WHAT YOU SHOULD DO
Send each entry back exactly as given, pictures excluded.

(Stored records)
※ ※ ※

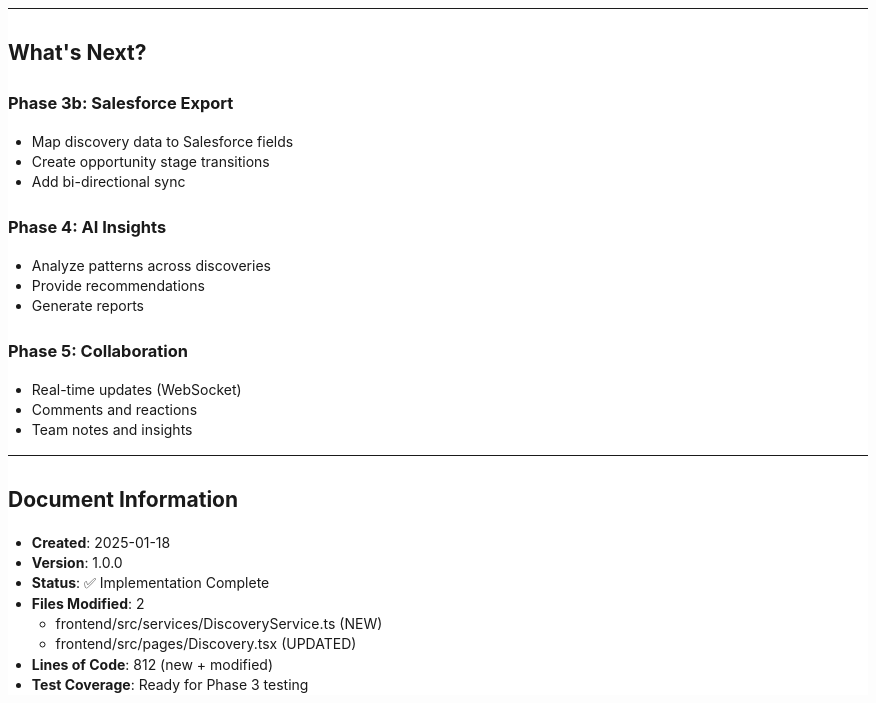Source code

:
---

## What's Next?

### Phase 3b: Salesforce Export
- Map discovery data to Salesforce fields
- Create opportunity stage transitions
- Add bi-directional sync

### Phase 4: AI Insights
- Analyze patterns across discoveries
- Provide recommendations
- Generate reports

### Phase 5: Collaboration
- Real-time updates (WebSocket)
- Comments and reactions
- Team notes and insights

---

## Document Information

- **Created**: 2025-01-18
- **Version**: 1.0.0
- **Status**: ✅ Implementation Complete
- **Files Modified**: 2
  - frontend/src/services/DiscoveryService.ts (NEW)
  - frontend/src/pages/Discovery.tsx (UPDATED)
- **Lines of Code**: 812 (new + modified)
- **Test Coverage**: Ready for Phase 3 testing
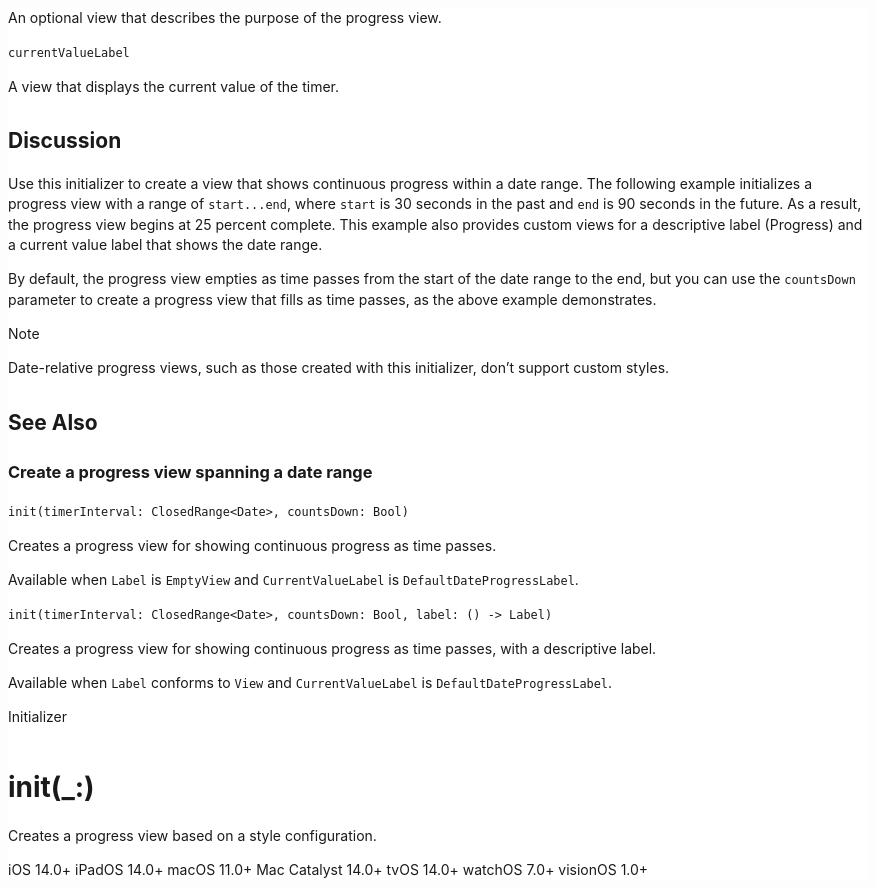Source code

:     

An optional view that describes the purpose of the progress view.

`currentValueLabel`

    

A view that displays the current value of the timer.

## Discussion

Use this initializer to create a view that shows continuous progress within a
date range. The following example initializes a progress view with a range of
`start...end`, where `start` is 30 seconds in the past and `end` is 90 seconds
in the future. As a result, the progress view begins at 25 percent complete.
This example also provides custom views for a descriptive label (Progress) and
a current value label that shows the date range.

By default, the progress view empties as time passes from the start of the
date range to the end, but you can use the `countsDown` parameter to create a
progress view that fills as time passes, as the above example demonstrates.

Note

Date-relative progress views, such as those created with this initializer,
don’t support custom styles.

## See Also

### Create a progress view spanning a date range

`init(timerInterval: ClosedRange<Date>, countsDown: Bool)`

Creates a progress view for showing continuous progress as time passes.

Available when `Label` is `EmptyView` and `CurrentValueLabel` is
`DefaultDateProgressLabel`.

`init(timerInterval: ClosedRange<Date>, countsDown: Bool, label: () -> Label)`

Creates a progress view for showing continuous progress as time passes, with a
descriptive label.

Available when `Label` conforms to `View` and `CurrentValueLabel` is
`DefaultDateProgressLabel`.

Initializer

# init(_:)

Creates a progress view based on a style configuration.

iOS 14.0+  iPadOS 14.0+  macOS 11.0+  Mac Catalyst 14.0+  tvOS 14.0+  watchOS
7.0+  visionOS 1.0+

    
    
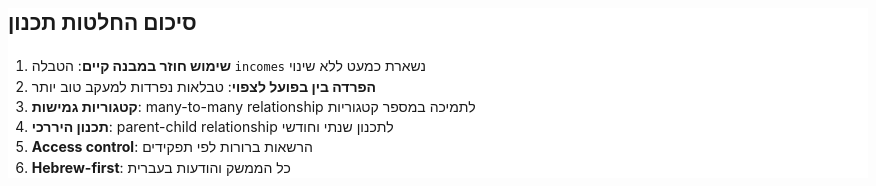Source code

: ## סיכום החלטות תכנון

1. **שימוש חוזר במבנה קיים**: הטבלה `incomes` נשארת כמעט ללא שינוי
2. **הפרדה בין בפועל לצפוי**: טבלאות נפרדות למעקב טוב יותר
3. **קטגוריות גמישות**: many-to-many relationship לתמיכה במספר קטגוריות
4. **תכנון היררכי**: parent-child relationship לתכנון שנתי וחודשי
5. **Access control**: הרשאות ברורות לפי תפקידים
6. **Hebrew-first**: כל הממשק והודעות בעברית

※ ※ ※

ANSWER TO THIS EXERCISE
Source code

:
---

## What's Next?

### Phase 3b: Salesforce Export
- Map discovery data to Salesforce fields
- Create opportunity stage transitions
- Add bi-directional sync

### Phase 4: AI Insights
- Analyze patterns across discoveries
- Provide recommendations
- Generate reports

### Phase 5: Collaboration
- Real-time updates (WebSocket)
- Comments and reactions
- Team notes and insights

---

## Document Information

- **Created**: 2025-01-18
- **Version**: 1.0.0
- **Status**: ✅ Implementation Complete
- **Files Modified**: 2
  - frontend/src/services/DiscoveryService.ts (NEW)
  - frontend/src/pages/Discovery.tsx (UPDATED)
- **Lines of Code**: 812 (new + modified)
- **Test Coverage**: Ready for Phase 3 testing
Source code

:     

An optional view that describes the purpose of the progress view.

`currentValueLabel`

    

A view that displays the current value of the timer.

## Discussion

Use this initializer to create a view that shows continuous progress within a
date range. The following example initializes a progress view with a range of
`start...end`, where `start` is 30 seconds in the past and `end` is 90 seconds
in the future. As a result, the progress view begins at 25 percent complete.
This example also provides custom views for a descriptive label (Progress) and
a current value label that shows the date range.

By default, the progress view empties as time passes from the start of the
date range to the end, but you can use the `countsDown` parameter to create a
progress view that fills as time passes, as the above example demonstrates.

Note

Date-relative progress views, such as those created with this initializer,
don’t support custom styles.

## See Also

### Create a progress view spanning a date range

`init(timerInterval: ClosedRange<Date>, countsDown: Bool)`

Creates a progress view for showing continuous progress as time passes.

Available when `Label` is `EmptyView` and `CurrentValueLabel` is
`DefaultDateProgressLabel`.

`init(timerInterval: ClosedRange<Date>, countsDown: Bool, label: () -> Label)`

Creates a progress view for showing continuous progress as time passes, with a
descriptive label.

Available when `Label` conforms to `View` and `CurrentValueLabel` is
`DefaultDateProgressLabel`.

Initializer

# init(_:)

Creates a progress view based on a style configuration.

iOS 14.0+  iPadOS 14.0+  macOS 11.0+  Mac Catalyst 14.0+  tvOS 14.0+  watchOS
7.0+  visionOS 1.0+

    
    
Source code

: ## סיכום החלטות תכנון

1. **שימוש חוזר במבנה קיים**: הטבלה `incomes` נשארת כמעט ללא שינוי
2. **הפרדה בין בפועל לצפוי**: טבלאות נפרדות למעקב טוב יותר
3. **קטגוריות גמישות**: many-to-many relationship לתמיכה במספר קטגוריות
4. **תכנון היררכי**: parent-child relationship לתכנון שנתי וחודשי
5. **Access control**: הרשאות ברורות לפי תפקידים
6. **Hebrew-first**: כל הממשק והודעות בעברית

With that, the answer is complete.